_Exercise directions_
Edit the lines from the line with "family: Caryophyllaceae" up to and including the line with "class: Anthozoa", changing "phylum" to "division" and leaving everything else unchanged.

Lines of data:
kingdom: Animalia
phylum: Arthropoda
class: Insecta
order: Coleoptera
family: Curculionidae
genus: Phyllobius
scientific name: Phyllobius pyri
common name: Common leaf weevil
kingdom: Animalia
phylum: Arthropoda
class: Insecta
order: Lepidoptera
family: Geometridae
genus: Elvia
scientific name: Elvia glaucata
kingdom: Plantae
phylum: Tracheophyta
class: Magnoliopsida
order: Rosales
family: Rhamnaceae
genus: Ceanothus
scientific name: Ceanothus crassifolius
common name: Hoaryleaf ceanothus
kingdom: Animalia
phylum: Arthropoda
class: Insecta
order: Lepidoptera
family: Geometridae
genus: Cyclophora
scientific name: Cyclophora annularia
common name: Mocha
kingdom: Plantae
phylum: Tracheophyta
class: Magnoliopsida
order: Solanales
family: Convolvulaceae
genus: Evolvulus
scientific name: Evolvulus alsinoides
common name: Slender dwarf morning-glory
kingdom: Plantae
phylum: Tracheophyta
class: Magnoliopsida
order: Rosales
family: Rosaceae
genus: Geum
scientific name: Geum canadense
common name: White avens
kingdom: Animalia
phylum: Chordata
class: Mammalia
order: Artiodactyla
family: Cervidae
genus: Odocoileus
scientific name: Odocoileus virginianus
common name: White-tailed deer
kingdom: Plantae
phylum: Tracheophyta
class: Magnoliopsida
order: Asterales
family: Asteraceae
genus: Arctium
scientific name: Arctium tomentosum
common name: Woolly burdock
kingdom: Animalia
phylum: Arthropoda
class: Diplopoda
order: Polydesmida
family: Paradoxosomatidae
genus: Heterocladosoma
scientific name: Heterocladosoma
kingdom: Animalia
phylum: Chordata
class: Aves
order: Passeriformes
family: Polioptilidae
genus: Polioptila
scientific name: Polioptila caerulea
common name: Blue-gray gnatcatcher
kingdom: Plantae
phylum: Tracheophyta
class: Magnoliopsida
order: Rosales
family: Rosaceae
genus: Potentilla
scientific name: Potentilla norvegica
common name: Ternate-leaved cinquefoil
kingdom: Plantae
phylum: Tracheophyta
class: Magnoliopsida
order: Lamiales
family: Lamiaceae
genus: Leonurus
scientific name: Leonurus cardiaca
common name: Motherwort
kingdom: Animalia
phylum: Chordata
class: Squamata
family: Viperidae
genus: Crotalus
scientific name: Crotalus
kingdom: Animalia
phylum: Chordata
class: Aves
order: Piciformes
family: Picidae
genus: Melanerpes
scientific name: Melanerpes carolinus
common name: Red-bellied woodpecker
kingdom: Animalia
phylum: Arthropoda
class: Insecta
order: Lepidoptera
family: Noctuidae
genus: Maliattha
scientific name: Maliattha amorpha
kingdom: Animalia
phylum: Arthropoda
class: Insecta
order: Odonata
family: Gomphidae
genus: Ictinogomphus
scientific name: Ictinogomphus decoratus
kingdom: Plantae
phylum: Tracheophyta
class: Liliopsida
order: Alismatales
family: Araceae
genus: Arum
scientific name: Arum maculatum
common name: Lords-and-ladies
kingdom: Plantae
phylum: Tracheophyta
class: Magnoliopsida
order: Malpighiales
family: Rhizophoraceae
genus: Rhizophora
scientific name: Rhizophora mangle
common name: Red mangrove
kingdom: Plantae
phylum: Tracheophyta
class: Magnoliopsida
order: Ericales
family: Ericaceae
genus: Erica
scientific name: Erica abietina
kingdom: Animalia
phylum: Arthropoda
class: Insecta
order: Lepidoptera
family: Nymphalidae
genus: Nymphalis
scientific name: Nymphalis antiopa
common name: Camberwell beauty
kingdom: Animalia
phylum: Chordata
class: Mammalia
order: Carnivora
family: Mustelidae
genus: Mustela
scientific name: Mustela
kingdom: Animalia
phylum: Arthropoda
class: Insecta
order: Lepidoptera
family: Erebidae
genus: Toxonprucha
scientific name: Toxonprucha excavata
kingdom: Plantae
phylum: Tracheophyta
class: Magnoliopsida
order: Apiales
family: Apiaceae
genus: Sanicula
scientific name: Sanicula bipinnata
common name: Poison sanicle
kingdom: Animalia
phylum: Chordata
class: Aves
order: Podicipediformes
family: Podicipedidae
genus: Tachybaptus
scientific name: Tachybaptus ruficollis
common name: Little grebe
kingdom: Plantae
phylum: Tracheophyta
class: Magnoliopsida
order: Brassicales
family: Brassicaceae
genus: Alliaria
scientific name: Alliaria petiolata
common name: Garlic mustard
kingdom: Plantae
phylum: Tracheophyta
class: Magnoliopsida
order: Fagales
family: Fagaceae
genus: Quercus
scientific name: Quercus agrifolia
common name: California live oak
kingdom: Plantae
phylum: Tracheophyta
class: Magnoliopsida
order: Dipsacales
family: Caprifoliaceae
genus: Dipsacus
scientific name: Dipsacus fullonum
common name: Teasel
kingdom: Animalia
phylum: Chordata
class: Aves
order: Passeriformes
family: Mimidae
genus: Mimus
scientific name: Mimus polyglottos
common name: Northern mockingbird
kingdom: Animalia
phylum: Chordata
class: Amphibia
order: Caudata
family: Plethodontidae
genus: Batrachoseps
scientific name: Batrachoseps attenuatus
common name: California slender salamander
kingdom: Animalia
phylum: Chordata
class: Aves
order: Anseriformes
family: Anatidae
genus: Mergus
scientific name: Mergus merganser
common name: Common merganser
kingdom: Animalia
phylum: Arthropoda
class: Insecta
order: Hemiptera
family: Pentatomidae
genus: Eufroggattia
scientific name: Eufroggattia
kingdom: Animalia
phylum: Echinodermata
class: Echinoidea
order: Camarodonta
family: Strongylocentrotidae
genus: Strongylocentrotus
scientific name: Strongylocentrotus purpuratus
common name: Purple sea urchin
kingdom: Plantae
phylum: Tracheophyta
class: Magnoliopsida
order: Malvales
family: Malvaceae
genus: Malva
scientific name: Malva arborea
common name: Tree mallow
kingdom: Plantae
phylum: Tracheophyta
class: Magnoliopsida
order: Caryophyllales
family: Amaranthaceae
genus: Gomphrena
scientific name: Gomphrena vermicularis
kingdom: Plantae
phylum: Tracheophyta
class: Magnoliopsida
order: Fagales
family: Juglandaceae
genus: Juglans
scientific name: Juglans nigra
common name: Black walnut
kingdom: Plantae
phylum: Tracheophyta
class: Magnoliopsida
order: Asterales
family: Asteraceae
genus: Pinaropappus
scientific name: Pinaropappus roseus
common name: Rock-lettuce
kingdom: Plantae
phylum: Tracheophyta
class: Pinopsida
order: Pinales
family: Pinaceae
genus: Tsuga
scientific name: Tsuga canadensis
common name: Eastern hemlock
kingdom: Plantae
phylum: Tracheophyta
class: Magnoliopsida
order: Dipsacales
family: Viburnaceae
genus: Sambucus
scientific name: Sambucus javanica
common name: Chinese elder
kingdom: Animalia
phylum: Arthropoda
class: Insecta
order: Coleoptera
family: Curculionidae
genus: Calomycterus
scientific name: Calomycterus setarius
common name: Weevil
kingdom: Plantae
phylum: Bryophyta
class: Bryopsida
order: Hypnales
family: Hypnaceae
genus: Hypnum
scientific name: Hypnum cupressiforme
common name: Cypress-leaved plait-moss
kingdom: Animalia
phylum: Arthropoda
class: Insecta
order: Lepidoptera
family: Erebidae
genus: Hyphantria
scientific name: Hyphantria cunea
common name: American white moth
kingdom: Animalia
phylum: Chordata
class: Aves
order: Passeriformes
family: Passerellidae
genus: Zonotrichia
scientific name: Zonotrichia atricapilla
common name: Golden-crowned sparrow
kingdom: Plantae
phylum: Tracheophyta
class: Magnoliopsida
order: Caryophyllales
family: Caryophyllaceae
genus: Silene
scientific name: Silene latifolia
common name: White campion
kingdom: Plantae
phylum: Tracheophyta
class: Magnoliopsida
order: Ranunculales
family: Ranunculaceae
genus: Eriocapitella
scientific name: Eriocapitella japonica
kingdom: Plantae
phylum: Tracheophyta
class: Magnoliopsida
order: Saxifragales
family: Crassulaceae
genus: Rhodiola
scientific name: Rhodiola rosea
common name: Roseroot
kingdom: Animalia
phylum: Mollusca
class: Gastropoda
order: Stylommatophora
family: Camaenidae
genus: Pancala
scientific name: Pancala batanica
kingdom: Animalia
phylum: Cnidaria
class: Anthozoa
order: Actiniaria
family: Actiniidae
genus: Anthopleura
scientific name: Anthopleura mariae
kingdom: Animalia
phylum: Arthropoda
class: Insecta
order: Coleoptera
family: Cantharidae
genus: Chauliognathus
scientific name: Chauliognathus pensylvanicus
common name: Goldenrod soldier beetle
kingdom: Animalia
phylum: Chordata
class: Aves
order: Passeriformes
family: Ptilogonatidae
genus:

_Solution to the exercise_
family: Caryophyllaceae
genus: Silene
scientific name: Silene latifolia
common name: White campion
kingdom: Plantae
division: Tracheophyta
class: Magnoliopsida
order: Ranunculales
family: Ranunculaceae
genus: Eriocapitella
scientific name: Eriocapitella japonica
kingdom: Plantae
division: Tracheophyta
class: Magnoliopsida
order: Saxifragales
family: Crassulaceae
genus: Rhodiola
scientific name: Rhodiola rosea
common name: Roseroot
kingdom: Animalia
division: Mollusca
class: Gastropoda
order: Stylommatophora
family: Camaenidae
genus: Pancala
scientific name: Pancala batanica
kingdom: Animalia
division: Cnidaria
class: Anthozoa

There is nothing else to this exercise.